DESCRIPTION OF THE TASK —
The full set of entries needs to be reproduced exactly.

GIVEN INFORMATION —
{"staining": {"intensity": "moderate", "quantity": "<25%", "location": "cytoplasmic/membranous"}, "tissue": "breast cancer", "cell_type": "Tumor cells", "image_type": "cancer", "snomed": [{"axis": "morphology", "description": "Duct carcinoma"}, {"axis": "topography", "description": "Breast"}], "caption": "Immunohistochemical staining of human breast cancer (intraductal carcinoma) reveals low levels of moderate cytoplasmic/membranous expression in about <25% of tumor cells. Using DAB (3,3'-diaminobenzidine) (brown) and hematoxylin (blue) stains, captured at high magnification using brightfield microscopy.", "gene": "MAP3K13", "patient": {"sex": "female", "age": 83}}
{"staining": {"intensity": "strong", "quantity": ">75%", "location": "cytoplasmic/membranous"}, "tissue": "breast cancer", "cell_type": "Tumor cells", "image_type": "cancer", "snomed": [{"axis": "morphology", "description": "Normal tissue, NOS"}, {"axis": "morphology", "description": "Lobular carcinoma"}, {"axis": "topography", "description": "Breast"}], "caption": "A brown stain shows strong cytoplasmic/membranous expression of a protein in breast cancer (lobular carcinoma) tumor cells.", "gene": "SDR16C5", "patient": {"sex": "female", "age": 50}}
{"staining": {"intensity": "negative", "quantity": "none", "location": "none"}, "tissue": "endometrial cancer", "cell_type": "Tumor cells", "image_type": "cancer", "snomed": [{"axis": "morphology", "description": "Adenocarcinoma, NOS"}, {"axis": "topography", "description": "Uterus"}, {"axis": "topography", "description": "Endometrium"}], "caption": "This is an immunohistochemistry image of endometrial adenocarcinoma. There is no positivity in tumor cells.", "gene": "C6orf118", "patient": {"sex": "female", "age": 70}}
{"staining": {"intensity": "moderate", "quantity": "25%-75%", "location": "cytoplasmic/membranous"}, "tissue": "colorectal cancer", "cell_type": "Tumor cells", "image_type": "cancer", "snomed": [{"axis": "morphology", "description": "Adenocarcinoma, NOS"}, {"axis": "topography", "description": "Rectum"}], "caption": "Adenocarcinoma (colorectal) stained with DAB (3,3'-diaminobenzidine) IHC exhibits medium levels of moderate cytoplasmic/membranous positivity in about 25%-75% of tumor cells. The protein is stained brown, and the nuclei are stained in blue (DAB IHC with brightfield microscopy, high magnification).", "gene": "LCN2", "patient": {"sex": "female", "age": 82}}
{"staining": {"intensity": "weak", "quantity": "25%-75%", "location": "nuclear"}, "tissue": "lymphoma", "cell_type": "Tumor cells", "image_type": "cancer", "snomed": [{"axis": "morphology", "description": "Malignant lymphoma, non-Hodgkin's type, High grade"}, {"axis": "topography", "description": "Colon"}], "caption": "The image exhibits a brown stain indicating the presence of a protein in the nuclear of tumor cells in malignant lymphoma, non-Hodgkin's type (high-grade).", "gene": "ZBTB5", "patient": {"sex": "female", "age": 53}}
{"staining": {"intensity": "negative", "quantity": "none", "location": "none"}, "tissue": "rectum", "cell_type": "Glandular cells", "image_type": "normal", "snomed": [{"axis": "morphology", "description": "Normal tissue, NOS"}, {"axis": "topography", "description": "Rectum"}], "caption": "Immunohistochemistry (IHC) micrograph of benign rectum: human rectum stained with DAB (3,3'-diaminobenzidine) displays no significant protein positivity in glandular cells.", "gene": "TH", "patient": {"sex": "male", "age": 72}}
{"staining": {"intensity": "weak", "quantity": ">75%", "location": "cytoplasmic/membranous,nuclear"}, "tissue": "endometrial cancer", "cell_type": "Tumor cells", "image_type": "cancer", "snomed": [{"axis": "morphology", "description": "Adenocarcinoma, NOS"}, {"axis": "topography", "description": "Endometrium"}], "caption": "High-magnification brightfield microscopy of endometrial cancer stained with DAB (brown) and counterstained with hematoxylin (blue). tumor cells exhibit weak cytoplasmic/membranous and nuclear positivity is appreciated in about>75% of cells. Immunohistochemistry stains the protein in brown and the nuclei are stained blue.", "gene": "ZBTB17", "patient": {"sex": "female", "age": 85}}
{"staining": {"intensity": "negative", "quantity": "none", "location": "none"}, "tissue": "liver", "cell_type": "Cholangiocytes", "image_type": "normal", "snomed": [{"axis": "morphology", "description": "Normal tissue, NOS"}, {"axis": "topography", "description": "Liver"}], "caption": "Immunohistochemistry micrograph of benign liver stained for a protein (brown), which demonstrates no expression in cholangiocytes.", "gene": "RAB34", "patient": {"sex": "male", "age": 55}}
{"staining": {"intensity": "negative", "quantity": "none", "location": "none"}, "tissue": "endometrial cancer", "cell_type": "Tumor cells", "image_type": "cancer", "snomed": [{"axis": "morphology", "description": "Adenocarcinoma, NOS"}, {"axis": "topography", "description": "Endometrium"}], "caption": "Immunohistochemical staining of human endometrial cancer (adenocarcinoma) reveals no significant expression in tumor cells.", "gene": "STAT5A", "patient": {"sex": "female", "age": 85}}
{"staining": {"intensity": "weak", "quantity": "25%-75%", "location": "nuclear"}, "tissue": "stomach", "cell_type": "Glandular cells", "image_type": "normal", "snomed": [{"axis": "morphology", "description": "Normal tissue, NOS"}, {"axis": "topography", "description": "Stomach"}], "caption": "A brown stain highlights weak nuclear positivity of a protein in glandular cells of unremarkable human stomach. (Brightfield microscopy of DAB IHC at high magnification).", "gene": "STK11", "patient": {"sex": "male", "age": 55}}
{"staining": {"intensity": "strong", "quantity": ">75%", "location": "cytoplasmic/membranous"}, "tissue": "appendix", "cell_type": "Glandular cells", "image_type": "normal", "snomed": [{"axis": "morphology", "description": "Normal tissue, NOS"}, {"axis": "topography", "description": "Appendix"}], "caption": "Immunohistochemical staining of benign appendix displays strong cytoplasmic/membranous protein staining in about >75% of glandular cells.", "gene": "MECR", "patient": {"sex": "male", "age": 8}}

RESPONSE TO THIS EXERCISE —
{"staining": {"intensity": "moderate", "quantity": "<25%", "location": "cytoplasmic/membranous"}, "tissue": "breast cancer", "cell_type": "Tumor cells", "image_type": "cancer", "snomed": [{"axis": "morphology", "description": "Duct carcinoma"}, {"axis": "topography", "description": "Breast"}], "caption": "Immunohistochemical staining of human breast cancer (intraductal carcinoma) reveals low levels of moderate cytoplasmic/membranous expression in about <25% of tumor cells. Using DAB (3,3'-diaminobenzidine) (brown) and hematoxylin (blue) stains, captured at high magnification using brightfield microscopy.", "gene": "MAP3K13", "patient": {"sex": "female", "age": 83}}
{"staining": {"intensity": "strong", "quantity": ">75%", "location": "cytoplasmic/membranous"}, "tissue": "breast cancer", "cell_type": "Tumor cells", "image_type": "cancer", "snomed": [{"axis": "morphology", "description": "Normal tissue, NOS"}, {"axis": "morphology", "description": "Lobular carcinoma"}, {"axis": "topography", "description": "Breast"}], "caption": "A brown stain shows strong cytoplasmic/membranous expression of a protein in breast cancer (lobular carcinoma) tumor cells.", "gene": "SDR16C5", "patient": {"sex": "female", "age": 50}}
{"staining": {"intensity": "negative", "quantity": "none", "location": "none"}, "tissue": "endometrial cancer", "cell_type": "Tumor cells", "image_type": "cancer", "snomed": [{"axis": "morphology", "description": "Adenocarcinoma, NOS"}, {"axis": "topography", "description": "Uterus"}, {"axis": "topography", "description": "Endometrium"}], "caption": "This is an immunohistochemistry image of endometrial adenocarcinoma. There is no positivity in tumor cells.", "gene": "C6orf118", "patient": {"sex": "female", "age": 70}}
{"staining": {"intensity": "moderate", "quantity": "25%-75%", "location": "cytoplasmic/membranous"}, "tissue": "colorectal cancer", "cell_type": "Tumor cells", "image_type": "cancer", "snomed": [{"axis": "morphology", "description": "Adenocarcinoma, NOS"}, {"axis": "topography", "description": "Rectum"}], "caption": "Adenocarcinoma (colorectal) stained with DAB (3,3'-diaminobenzidine) IHC exhibits medium levels of moderate cytoplasmic/membranous positivity in about 25%-75% of tumor cells. The protein is stained brown, and the nuclei are stained in blue (DAB IHC with brightfield microscopy, high magnification).", "gene": "LCN2", "patient": {"sex": "female", "age": 82}}
{"staining": {"intensity": "weak", "quantity": "25%-75%", "location": "nuclear"}, "tissue": "lymphoma", "cell_type": "Tumor cells", "image_type": "cancer", "snomed": [{"axis": "morphology", "description": "Malignant lymphoma, non-Hodgkin's type, High grade"}, {"axis": "topography", "description": "Colon"}], "caption": "The image exhibits a brown stain indicating the presence of a protein in the nuclear of tumor cells in malignant lymphoma, non-Hodgkin's type (high-grade).", "gene": "ZBTB5", "patient": {"sex": "female", "age": 53}}
{"staining": {"intensity": "negative", "quantity": "none", "location": "none"}, "tissue": "rectum", "cell_type": "Glandular cells", "image_type": "normal", "snomed": [{"axis": "morphology", "description": "Normal tissue, NOS"}, {"axis": "topography", "description": "Rectum"}], "caption": "Immunohistochemistry (IHC) micrograph of benign rectum: human rectum stained with DAB (3,3'-diaminobenzidine) displays no significant protein positivity in glandular cells.", "gene": "TH", "patient": {"sex": "male", "age": 72}}
{"staining": {"intensity": "weak", "quantity": ">75%", "location": "cytoplasmic/membranous,nuclear"}, "tissue": "endometrial cancer", "cell_type": "Tumor cells", "image_type": "cancer", "snomed": [{"axis": "morphology", "description": "Adenocarcinoma, NOS"}, {"axis": "topography", "description": "Endometrium"}], "caption": "High-magnification brightfield microscopy of endometrial cancer stained with DAB (brown) and counterstained with hematoxylin (blue). tumor cells exhibit weak cytoplasmic/membranous and nuclear positivity is appreciated in about>75% of cells. Immunohistochemistry stains the protein in brown and the nuclei are stained blue.", "gene": "ZBTB17", "patient": {"sex": "female", "age": 85}}
{"staining": {"intensity": "negative", "quantity": "none", "location": "none"}, "tissue": "liver", "cell_type": "Cholangiocytes", "image_type": "normal", "snomed": [{"axis": "morphology", "description": "Normal tissue, NOS"}, {"axis": "topography", "description": "Liver"}], "caption": "Immunohistochemistry micrograph of benign liver stained for a protein (brown), which demonstrates no expression in cholangiocytes.", "gene": "RAB34", "patient": {"sex": "male", "age": 55}}
{"staining": {"intensity": "negative", "quantity": "none", "location": "none"}, "tissue": "endometrial cancer", "cell_type": "Tumor cells", "image_type": "cancer", "snomed": [{"axis": "morphology", "description": "Adenocarcinoma, NOS"}, {"axis": "topography", "description": "Endometrium"}], "caption": "Immunohistochemical staining of human endometrial cancer (adenocarcinoma) reveals no significant expression in tumor cells.", "gene": "STAT5A", "patient": {"sex": "female", "age": 85}}
{"staining": {"intensity": "weak", "quantity": "25%-75%", "location": "nuclear"}, "tissue": "stomach", "cell_type": "Glandular cells", "image_type": "normal", "snomed": [{"axis": "morphology", "description": "Normal tissue, NOS"}, {"axis": "topography", "description": "Stomach"}], "caption": "A brown stain highlights weak nuclear positivity of a protein in glandular cells of unremarkable human stomach. (Brightfield microscopy of DAB IHC at high magnification).", "gene": "STK11", "patient": {"sex": "male", "age": 55}}
{"staining": {"intensity": "strong", "quantity": ">75%", "location": "cytoplasmic/membranous"}, "tissue": "appendix", "cell_type": "Glandular cells", "image_type": "normal", "snomed": [{"axis": "morphology", "description": "Normal tissue, NOS"}, {"axis": "topography", "description": "Appendix"}], "caption": "Immunohistochemical staining of benign appendix displays strong cytoplasmic/membranous protein staining in about >75% of glandular cells.", "gene": "MECR", "patient": {"sex": "male", "age": 8}}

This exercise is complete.